I've been trying this food for a month now in the chicken flavor:
http://www.naturesvariety.com/Instinct/RawBoost/dog/chicken

Jazz isn't eating any more food than he ate before, but he has gained a little weight, which is great! I looked and looked for the highest calorie dog kibble that had good ingredients in it. I settled on this one. He likes it, but I wish it had large sized kibbles. What is it with all this tiny kibbles anyway? This food occasionally gets stuck in his teeth because of the small size, but he works it out. It's 495 calories a cup. 

If anyone knows of a higher calorie, quality pet kibble let me know. The super high protein of this concerns me a bit (42%), but I like the high fat for the calories (22%). He looks good, poops are good and it doesn't seem to be bothering him. It is an expensive food, unfortunately, but only a little more than the Blue Buffalo wilderness my other two dogs get. 

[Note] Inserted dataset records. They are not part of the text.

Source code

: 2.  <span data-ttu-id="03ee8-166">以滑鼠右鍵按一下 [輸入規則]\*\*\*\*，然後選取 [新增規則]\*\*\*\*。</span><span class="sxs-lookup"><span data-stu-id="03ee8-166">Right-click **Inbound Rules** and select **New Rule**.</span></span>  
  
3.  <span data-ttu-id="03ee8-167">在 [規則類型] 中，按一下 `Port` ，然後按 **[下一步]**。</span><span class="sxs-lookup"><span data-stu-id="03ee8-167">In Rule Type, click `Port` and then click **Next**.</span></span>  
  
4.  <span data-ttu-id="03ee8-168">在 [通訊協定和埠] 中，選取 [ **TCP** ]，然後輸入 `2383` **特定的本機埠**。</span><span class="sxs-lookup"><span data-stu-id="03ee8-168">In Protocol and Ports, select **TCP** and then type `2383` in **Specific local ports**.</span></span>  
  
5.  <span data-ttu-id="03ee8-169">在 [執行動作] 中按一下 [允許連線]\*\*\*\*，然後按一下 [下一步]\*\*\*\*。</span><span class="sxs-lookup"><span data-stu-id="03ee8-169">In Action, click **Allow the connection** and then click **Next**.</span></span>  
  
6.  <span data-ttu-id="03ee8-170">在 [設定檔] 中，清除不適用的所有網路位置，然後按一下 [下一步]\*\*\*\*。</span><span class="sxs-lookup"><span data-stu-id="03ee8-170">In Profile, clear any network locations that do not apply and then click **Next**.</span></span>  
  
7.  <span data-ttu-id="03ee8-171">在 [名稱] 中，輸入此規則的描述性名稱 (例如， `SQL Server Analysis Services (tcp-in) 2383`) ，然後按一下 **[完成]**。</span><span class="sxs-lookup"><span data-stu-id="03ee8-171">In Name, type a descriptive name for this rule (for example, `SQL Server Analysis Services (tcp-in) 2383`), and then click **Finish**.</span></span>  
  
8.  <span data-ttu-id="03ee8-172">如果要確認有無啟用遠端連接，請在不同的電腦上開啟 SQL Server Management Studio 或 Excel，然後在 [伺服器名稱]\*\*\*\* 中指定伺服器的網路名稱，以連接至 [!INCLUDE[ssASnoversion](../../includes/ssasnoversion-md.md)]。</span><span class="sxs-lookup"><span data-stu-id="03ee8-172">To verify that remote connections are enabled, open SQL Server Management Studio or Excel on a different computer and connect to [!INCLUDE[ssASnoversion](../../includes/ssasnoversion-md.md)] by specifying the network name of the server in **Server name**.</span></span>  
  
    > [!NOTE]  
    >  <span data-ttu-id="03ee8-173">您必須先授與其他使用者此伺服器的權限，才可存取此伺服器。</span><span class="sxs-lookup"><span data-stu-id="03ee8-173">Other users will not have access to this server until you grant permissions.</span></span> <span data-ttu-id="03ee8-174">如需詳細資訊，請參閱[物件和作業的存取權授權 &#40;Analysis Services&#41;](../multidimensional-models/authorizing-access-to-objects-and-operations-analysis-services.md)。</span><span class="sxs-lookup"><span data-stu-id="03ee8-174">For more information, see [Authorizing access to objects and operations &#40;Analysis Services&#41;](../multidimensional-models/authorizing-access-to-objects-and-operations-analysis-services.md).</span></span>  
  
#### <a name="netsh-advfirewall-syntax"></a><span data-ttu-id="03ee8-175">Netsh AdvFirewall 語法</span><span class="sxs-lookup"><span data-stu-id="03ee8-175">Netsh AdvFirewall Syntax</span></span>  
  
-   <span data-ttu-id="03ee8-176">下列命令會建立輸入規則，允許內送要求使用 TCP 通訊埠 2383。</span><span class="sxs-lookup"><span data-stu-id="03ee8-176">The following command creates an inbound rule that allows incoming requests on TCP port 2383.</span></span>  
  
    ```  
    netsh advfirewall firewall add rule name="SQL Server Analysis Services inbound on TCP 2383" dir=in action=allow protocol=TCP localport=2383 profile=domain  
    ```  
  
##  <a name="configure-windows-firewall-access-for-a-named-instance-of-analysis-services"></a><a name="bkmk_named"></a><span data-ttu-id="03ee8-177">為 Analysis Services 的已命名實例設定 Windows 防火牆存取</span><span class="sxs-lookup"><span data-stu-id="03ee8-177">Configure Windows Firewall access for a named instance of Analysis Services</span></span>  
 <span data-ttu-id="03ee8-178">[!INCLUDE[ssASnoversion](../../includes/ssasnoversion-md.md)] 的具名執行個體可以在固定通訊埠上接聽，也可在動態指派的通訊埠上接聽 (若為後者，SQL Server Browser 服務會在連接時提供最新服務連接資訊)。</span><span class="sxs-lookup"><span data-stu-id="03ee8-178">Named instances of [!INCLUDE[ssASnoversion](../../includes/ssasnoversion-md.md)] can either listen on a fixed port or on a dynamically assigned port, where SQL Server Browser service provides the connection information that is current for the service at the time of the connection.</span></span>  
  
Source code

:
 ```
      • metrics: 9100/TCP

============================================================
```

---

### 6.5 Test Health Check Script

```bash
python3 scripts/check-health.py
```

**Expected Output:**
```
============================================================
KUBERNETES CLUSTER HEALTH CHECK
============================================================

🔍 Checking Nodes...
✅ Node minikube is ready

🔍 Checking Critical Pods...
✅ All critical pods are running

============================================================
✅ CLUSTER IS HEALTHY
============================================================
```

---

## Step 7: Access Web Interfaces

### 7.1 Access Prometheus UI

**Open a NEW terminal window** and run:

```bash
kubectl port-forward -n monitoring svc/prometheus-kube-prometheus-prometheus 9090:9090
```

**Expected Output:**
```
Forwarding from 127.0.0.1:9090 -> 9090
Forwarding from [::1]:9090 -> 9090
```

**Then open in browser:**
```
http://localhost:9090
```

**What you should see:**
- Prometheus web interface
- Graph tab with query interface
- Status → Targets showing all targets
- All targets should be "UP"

The trick is keeping the other dogs from finishing his food. THEY don't need any more weight on them. LOL

Anyone have thoughts on this brand?


----------



## cliffdweller (Jan 31, 2011)

outwest said:


> ...
> 
> Anyone have thoughts on this brand?


Hi Outwest,

I made some remarks about it below


----------



## CharismaticMillie (Jun 16, 2010)

Very good brand. Better than Blue Buffalo in my opinion. I wouldn't worry about the protein contents. It's not going to harm him.


----------



## MollyMuiMa (Oct 13, 2012)

Molly loves this brand.......except she picks out all the 'boost morsels' first, and leaves the kibble until she is hungry enough to eat them!


----------



## outwest (May 1, 2011)

nu2poodles, I didn't notice your other thread about this food. Thanks for pointing it out.  Jazz eats it pretty well, but he is settled on about 3 - 3.5 cups a day, which is probably a cup less than he needs to be a perfect weight. He is gaining a little weight, though, which I am happy about.


----------